PROMPT: Copy, from the entries below, each line in which the string "lines" appears.

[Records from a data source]

---------------

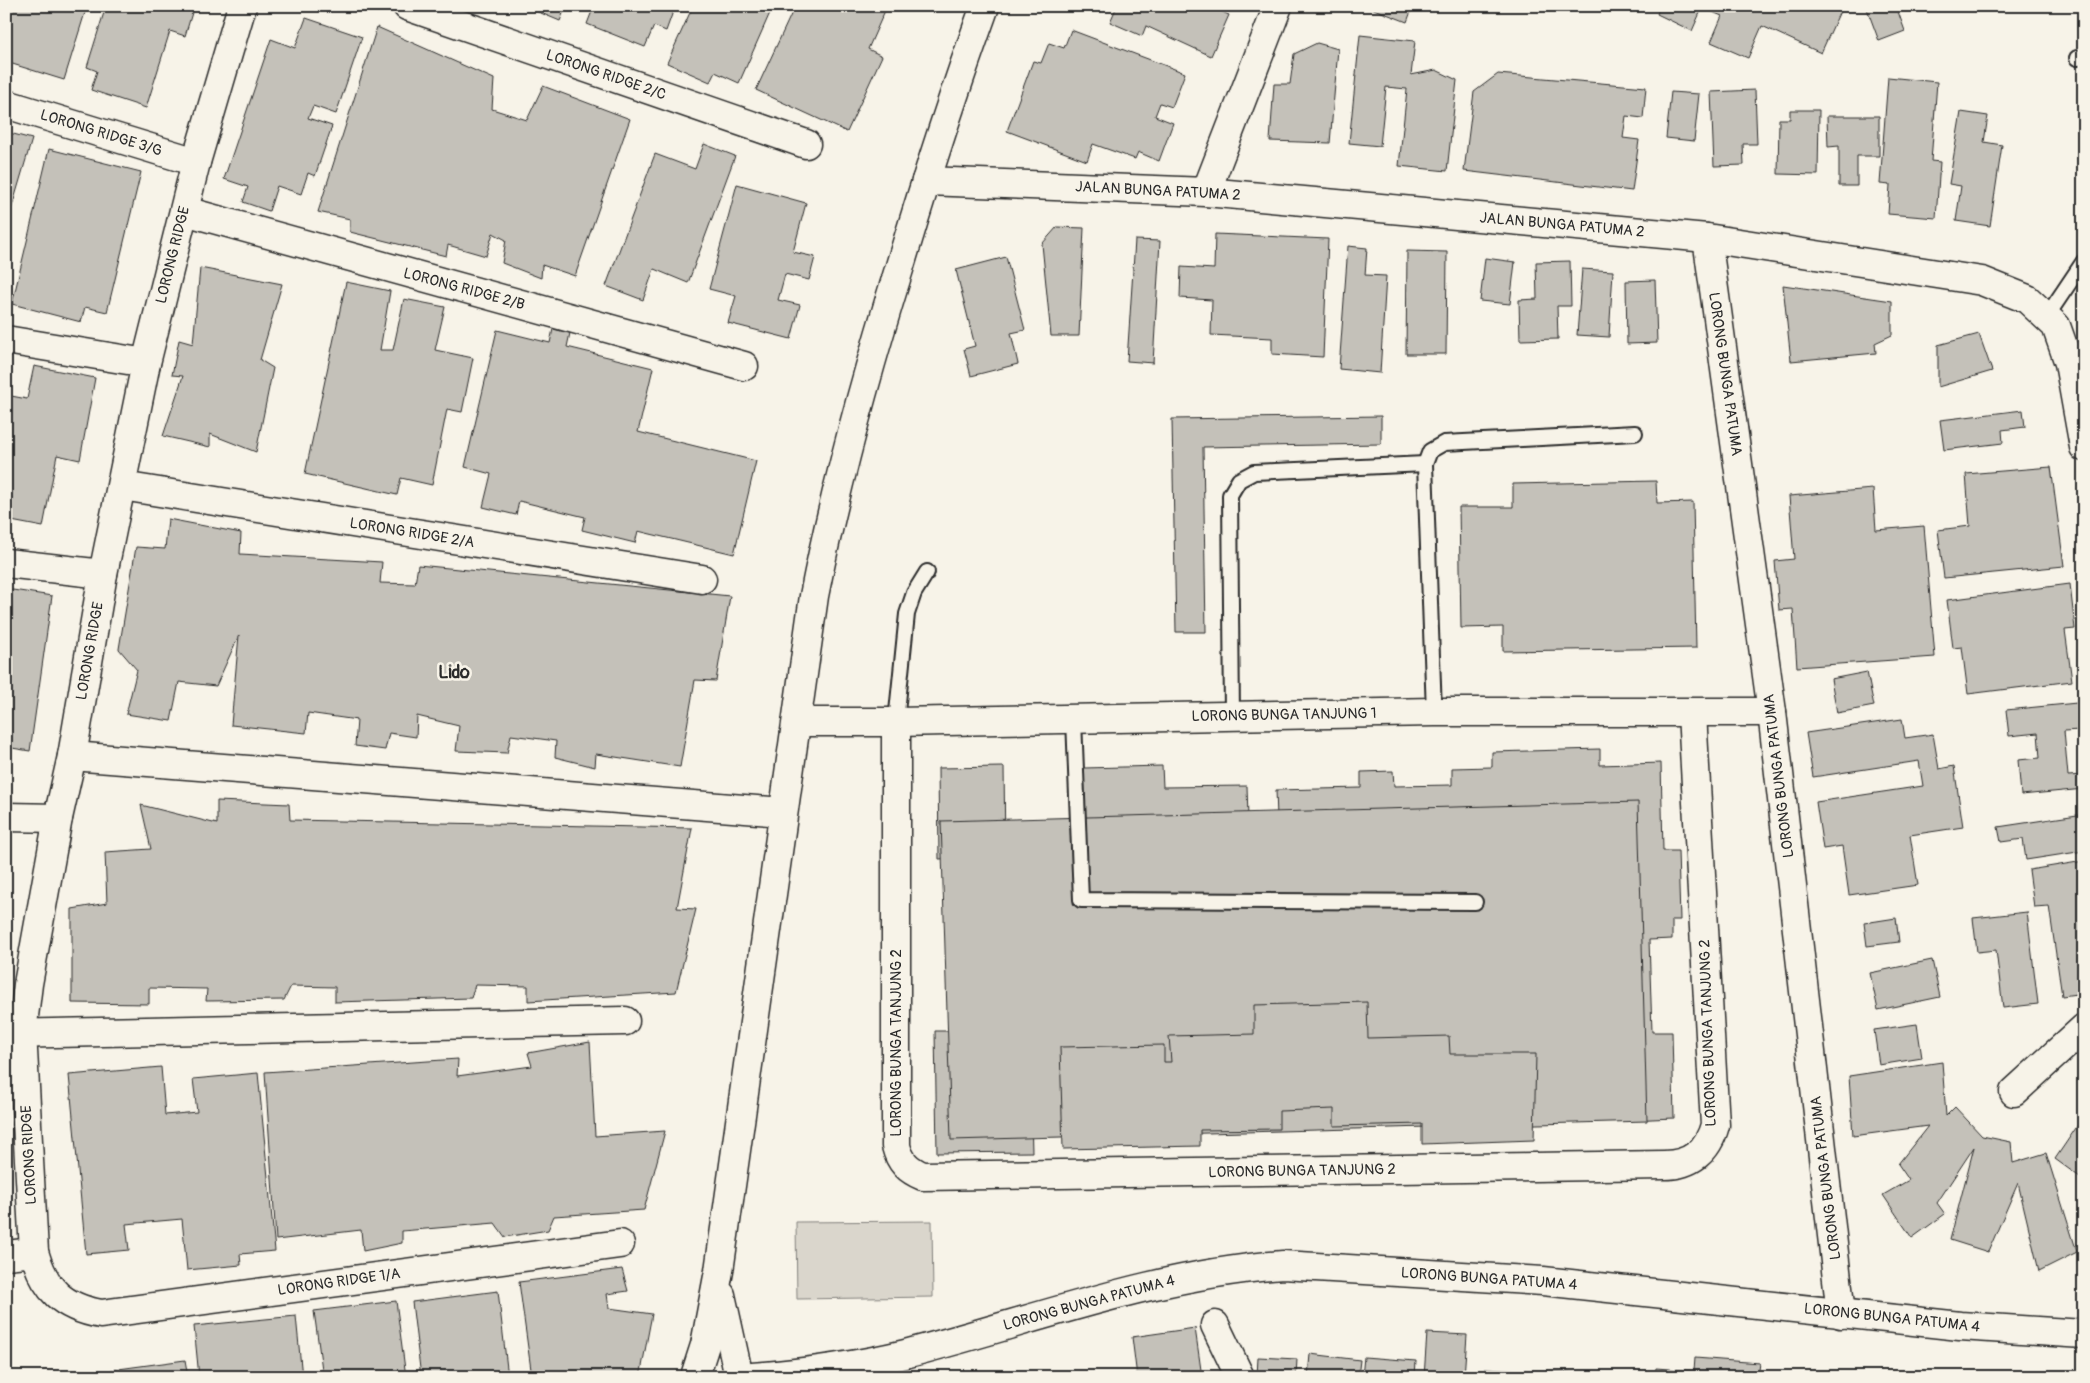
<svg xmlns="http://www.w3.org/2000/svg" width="2090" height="1383" viewBox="0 0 2090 1383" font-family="Pangolin,sans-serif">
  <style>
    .green { fill: #dad6cc; stroke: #82807c }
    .building { fill: #c4c1b9; stroke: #2b2b2b }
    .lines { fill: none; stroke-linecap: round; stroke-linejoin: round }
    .lane-casing { stroke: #2b2b2b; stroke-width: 18 }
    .street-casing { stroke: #2b2b2b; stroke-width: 31 }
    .secondary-casing { stroke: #2b2b2b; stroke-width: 31 }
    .lane { stroke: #f7f3e8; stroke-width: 14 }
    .street { stroke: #f7f3e8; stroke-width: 28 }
    .secondary { stroke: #f7f3e8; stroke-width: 28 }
    .labels { text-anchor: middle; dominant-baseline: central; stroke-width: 5; stroke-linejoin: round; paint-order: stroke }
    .street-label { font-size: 15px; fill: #2b2b2b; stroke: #f7f3e8 }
    .quarter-label { font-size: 18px; font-weight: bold; fill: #2b2b2b; stroke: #f7f3e8 }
  </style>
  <rect width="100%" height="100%" fill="#f7f3e8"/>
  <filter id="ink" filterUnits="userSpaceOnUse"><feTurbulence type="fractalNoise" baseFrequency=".02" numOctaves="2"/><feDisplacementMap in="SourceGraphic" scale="10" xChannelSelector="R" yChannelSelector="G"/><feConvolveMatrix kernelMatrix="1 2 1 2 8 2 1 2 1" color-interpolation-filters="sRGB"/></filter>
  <g filter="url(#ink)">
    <polygon class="green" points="932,1221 933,1297 797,1299 796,1222"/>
    <g class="building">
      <polygon points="6,6 87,6 64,80 6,62"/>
      <polygon points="106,6 194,6 185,36 170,31 146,108 91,90 97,71 87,67"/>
      <polygon points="524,6 566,6 560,21"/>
      <polygon points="594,6 675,6 666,31 654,26 645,47 587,24"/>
      <polygon points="693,6 773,6 739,83 715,72 710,82 667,63"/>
      <polygon points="795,6 887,6 868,49 882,56 847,132 756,90"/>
      <polygon points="1117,6 1209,6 1229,15 1211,56 1146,26 1142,36 1110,22"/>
      <polygon points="1366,6 1413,6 1407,22"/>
      <polygon points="1660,6 1703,6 1692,31 1657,14"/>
      <polygon points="1712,6 1833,6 1841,9 1821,53 1762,26 1748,58 1711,42 1722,16 1710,11"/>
      <polygon points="1866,6 1896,6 1905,31 1879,41"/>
      <polygon points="306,18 362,37 336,114 313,106 308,118 332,126 315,176 308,173 301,194 277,186 269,211 243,202 248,187 224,179 271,39 295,48"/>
      <polygon points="377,27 494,79 492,109 527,120 543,86 630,119 575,276 542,265 541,278 502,263 506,240 493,233 486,256 448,245 446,256 350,232 350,219 318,212"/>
      <polygon points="1071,30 1185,73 1172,107 1160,103 1155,116 1173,123 1159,161 1138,152 1135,159 1093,144 1087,161 1007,131 1033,61 1041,63 1049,43 1064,48"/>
      <polygon points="1360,35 1415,41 1411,75 1436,70 1457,80 1447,171 1399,166 1407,89 1386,87 1380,146 1349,143"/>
      <polygon points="1317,43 1338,49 1330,143 1270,141 1274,84 1290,84 1294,54"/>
      <polygon points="1498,74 1646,87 1643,118 1626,116 1623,138 1639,140 1632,191 1464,171 1474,92"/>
      <polygon points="1888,77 1937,82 1931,161 1940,162 1936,218 1888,214 1890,185 1880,184"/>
      <polygon points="1755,90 1757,144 1743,144 1744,165 1714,166 1711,92"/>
      <polygon points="1671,92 1699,94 1694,141 1666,138"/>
      <polygon points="1790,110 1819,110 1818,175 1778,174 1779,119 1790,119"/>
      <polygon points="1961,112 1988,116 1984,142 2002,145 1990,226 1956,221 1961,186 1949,184"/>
      <polygon points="1827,116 1879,116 1879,156 1857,156 1857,186 1839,186 1839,146 1828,147"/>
      <polygon points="6,132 32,139 6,227"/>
      <polygon points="704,144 735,156 688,283 654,269 643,300 606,286 655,154 695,169"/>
      <polygon points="49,149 141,172 107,312 85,307 81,322 12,304"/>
      <polygon points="737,184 806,203 793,252 815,257 809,280 785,274 778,300 800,305 791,339 728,323 736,296 709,289"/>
      <polygon points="1057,227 1084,228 1079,336 1051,336 1042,244"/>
      <polygon points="1215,234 1328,239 1323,357 1272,354 1272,338 1211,335 1212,300 1180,298 1181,267 1214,269"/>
      <polygon points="1135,240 1160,241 1153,363 1127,361"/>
      <polygon points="1348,246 1367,248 1365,275 1386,276 1380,373 1339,369"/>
      <polygon points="1407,251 1447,252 1446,354 1406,354"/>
      <polygon points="1006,257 1025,330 1011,333 1018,364 971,376 964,349 975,346 956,270"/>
      <polygon points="1485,258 1515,262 1510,304 1480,301"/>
      <polygon points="1570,261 1571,306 1557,306 1558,339 1520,340 1519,300 1537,299 1536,262"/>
      <polygon points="200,268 282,284 260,360 273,368 256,452 210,434 210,447 163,436 183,376 172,375 179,340 193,344"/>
      <polygon points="1582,269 1613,271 1609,337 1577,335"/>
      <polygon points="1655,280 1657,343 1627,344 1626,281"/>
      <polygon points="346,282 390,291 380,350 393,350 404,299 445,307 435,350 473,358 462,412 447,409 432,485 401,478 397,495 305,474"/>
      <polygon points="1783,285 1892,301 1892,335 1875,343 1876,353 1791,361"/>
      <polygon points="553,329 570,333 567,347 653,368 638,432 756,461 734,554 638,531 635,543 582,530 585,517 519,501 516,515 483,507 491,474 465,467 497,330 550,343"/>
      <polygon points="1979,334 1992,371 1938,387 1938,345"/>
      <polygon points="34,366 95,378 80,460 57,455 43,527 6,520 6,395 27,399"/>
      <polygon points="2023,410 2025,427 2002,430 2003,443 1944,450 1940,420"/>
      <polygon points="1381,416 1381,444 1203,447 1206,632 1176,632 1172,419"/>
      <polygon points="2051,467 2064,566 1944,578 1938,530 1970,526 1966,474"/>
      <polygon points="1656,481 1657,503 1693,502 1696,648 1503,651 1503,627 1461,628 1459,507 1513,507 1513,484"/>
      <polygon points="1873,489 1876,530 1924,526 1935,657 1797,667 1793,609 1779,610 1775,561 1794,559 1789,496"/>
      <polygon points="168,519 241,533 240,554 382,562 380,583 415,584 418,565 730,596 716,681 695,680 680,767 596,754 595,767 555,757 556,741 511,735 507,753 456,751 459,726 417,716 416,737 389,733 385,750 355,746 357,720 308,713 306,733 231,725 239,635 216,686 179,682 171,721 126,714 137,670 119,649 136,547 165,549"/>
      <polygon points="2070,584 2075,629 2065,630 2072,681 1968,694 1962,647 1953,648 1947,600"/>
      <polygon points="6,589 52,596 30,751 6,747"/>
      <polygon points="1867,672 1874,706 1837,713 1831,679"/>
      <polygon points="2077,703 2080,730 2064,731 2068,776 2084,775 2084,789 2021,795 2018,760 2040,758 2038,733 2009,736 2006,710"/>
      <polygon points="1902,719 1905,738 1933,734 1939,769 1954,766 1963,827 1910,835 1918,885 1849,895 1842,846 1823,849 1816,802 1923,786 1919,761 1813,777 1806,733"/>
      <polygon points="1600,749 1600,765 1661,763 1663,851 1678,851 1680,920 1672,920 1672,939 1649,940 1652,1032 1672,1032 1674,1118 1607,1121 1610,1077 1554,1079 1553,1039 1612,1034 1610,1018 1596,1019 1594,939 1557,940 1554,842 1495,843 1494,822 1443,824 1443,841 1385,843 1386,859 1353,860 1353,883 1312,884 1312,850 1272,851 1272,842 1176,845 1176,821 1086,824 1084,768 1162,766 1163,787 1247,786 1248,818 1277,817 1276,790 1361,788 1361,772 1393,771 1394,786 1452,785 1452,768 1492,767 1492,752"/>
      <polygon points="1004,767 1005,854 1024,854 1028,1033 1008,1033 1009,1083 1030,1082 1032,1152 937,1153 935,1031 962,1031 959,858 939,859 938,768"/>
      <polygon points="217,801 289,804 290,820 692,828 677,908 696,909 676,992 528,1001 528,986 475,985 471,998 335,1002 335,987 291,986 284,1000 206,1001 207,989 149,988 149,1004 72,1003 72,909 107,903 105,852 151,849 141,805 217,824"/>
      <polygon points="1638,802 1647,1121 951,1140 941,821"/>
      <polygon points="2084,814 2084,851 2026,860 2023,839 2001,842 1998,827"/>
      <polygon points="2084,861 2084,993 2062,996 2049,906 2034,907 2029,870"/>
      <polygon points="2027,912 2038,1004 2003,1008 1996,950 1977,952 1973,918"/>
      <polygon points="1896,918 1899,942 1867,946 1864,923"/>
      <polygon points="1932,960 1940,997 1878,1010 1870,973"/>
      <polygon points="1367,1002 1368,1038 1449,1036 1450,1054 1536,1054 1534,1140 1422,1144 1422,1124 1334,1126 1334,1109 1279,1111 1279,1129 1200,1130 1200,1146 1063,1149 1060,1047 1164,1045 1164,1062 1171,1062 1169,1036 1254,1034 1254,1005"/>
      <polygon points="1917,1024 1922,1058 1879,1065 1874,1030"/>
      <polygon points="590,1042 595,1136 665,1131 644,1210 554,1216 548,1230 505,1237 495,1223 402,1231 402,1243 363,1251 361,1230 276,1240 265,1072 458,1059 457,1076 532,1066 528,1053"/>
      <polygon points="1942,1062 1946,1116 1955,1107 1982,1136 2011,1142 2013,1163 2046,1153 2077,1252 2039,1271 2018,1183 1988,1252 1950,1240 1974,1147 1937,1203 1945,1214 1912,1238 1883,1195 1909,1180 1898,1164 1928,1126 1853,1136 1849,1076"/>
      <polygon points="161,1067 165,1115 197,1112 193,1079 258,1073 275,1251 240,1254 241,1265 187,1270 182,1219 126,1224 129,1250 86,1254 69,1075"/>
      <polygon points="2078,1125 2084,1129 2084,1180 2055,1159"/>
      <polygon points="622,1269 628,1291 607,1294 609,1308 652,1314 640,1377 532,1377 519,1282"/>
      <polygon points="498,1291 508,1377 421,1377 412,1302"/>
      <polygon points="396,1301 406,1377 323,1377 314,1311"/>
      <polygon points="296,1316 302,1377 199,1377 194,1326"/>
      <polygon points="1195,1328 1202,1377 1137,1377 1132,1337"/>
      <polygon points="1427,1333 1467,1335 1464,1377 1424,1377"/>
      <polygon points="1310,1354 1360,1360 1358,1377 1308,1377"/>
      <polygon points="1258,1357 1297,1359 1296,1377 1257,1377"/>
      <polygon points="1364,1357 1416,1361 1415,1377 1362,1377"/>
      <polygon points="1695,1358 1760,1363 1758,1377 1655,1377 1656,1368 1694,1371"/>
      <polygon points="185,1360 188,1377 112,1377 111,1370"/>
      <polygon points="1485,1368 1637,1376 1637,1377 1485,1377"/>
    </g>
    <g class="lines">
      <defs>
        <g id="lane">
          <polyline points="2077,58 2084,57"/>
          <polyline points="2047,316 2084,261"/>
          <polyline points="1434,712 1425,464 1430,451 1444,443 1635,433"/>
          <polyline points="1232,716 1230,495 1239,480 1254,472 1425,464"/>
          <polyline points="1074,719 1081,900 1475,902"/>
          <polyline points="896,722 907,614 914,593 927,572"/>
        </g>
        <g id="street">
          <path d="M242 6 196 162 146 363 103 574 72 756 58 818 28 984 22 1032 34 1252C45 1290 62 1307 101 1314L620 1244"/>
          <polyline points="407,6 806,144"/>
          <polyline points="6,104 196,162"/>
          <polyline points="926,181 1206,192 1707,238 1982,281 2027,299 2056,326 2069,363 2084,447"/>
          <polyline points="1206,192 1278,6"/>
          <polyline points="185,211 744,366"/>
          <polyline points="1707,238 1772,712 1841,1314"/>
          <polyline points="6,340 146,363"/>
          <polyline points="122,486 702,579"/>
          <polyline points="6,563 103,574"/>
          <polyline points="797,722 896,722 1434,712 1772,712"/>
          <path d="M896 722V1146C900 1162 908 1170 923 1176L1664 1165C1691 1165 1708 1151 1715 1125L1692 713"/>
          <polyline points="72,756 783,812"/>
          <polyline points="6,817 58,818"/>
          <polyline points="6,1034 625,1021"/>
          <polyline points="2014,1092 2084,1028"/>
          <polyline points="6,1255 34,1252"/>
          <polyline points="1215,1325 1240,1377"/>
        </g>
        <g id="secondary">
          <polyline points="721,1295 737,1368"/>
          <path d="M696 1373 705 1345 719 1271 814 596C836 484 866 375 900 266 926 179 954 92 985 6"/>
          <path d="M752 1377C803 1373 855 1366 905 1354 1030 1322 1153 1274 1283 1265L1543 1281 1960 1326 2084 1334"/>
        </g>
      </defs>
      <use href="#lane" class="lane-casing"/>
      <use href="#street" class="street-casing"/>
      <use href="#secondary" class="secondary-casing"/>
      <use href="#lane" class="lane"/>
      <use href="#street" class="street"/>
      <use href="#secondary" class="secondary"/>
    </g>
  </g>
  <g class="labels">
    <g class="street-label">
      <text transform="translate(606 75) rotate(19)">LORONG RIDGE 2/C</text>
      <text transform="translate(101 133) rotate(17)">LORONG RIDGE 3/G</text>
      <text transform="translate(1158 191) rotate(3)">JALAN BUNGA PATUMA 2</text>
      <text transform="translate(1562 225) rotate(5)">JALAN BUNGA PATUMA 2</text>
      <text transform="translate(173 255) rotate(-76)">LORONG RIDGE</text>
      <text transform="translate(464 289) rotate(15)">LORONG RIDGE 2/B</text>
      <text transform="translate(1725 374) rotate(82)">LORONG BUNGA PATUMA</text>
      <text transform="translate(412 533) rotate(9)">LORONG RIDGE 2/A</text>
      <text transform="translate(90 651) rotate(-80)">LORONG RIDGE</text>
      <text transform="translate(1284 715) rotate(-1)">LORONG BUNGA TANJUNG 1</text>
      <text transform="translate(1779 776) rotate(-97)">LORONG BUNGA PATUMA</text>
      <text transform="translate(1708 1033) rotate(-92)">LORONG BUNGA TANJUNG 2</text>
      <text transform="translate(896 1043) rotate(-90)">LORONG BUNGA TANJUNG 2</text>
      <text transform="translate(29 1155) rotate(-93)">LORONG RIDGE</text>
      <text transform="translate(1302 1171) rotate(-1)">LORONG BUNGA TANJUNG 2</text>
      <text transform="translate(1826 1178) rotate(-97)">LORONG BUNGA PATUMA</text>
      <text transform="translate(1489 1279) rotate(4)">LORONG BUNGA PATUMA 4</text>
      <text transform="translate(339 1282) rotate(-8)">LORONG RIDGE 1/A</text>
      <text transform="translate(1089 1303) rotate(-15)">LORONG BUNGA PATUMA 4</text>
      <text transform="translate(1892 1318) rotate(6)">LORONG BUNGA PATUMA 4</text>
    </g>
    <g class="quarter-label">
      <text x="454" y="672">Lido</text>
    </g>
  </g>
  <rect width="2090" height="1383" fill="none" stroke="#f7f3e8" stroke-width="25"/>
  <rect x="12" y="12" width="2065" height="1358" fill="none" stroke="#2b2b2b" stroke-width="2" filter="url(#ink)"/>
</svg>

---------------

REPLY:
    .lines { fill: none; stroke-linecap: round; stroke-linejoin: round }
    <g class="lines">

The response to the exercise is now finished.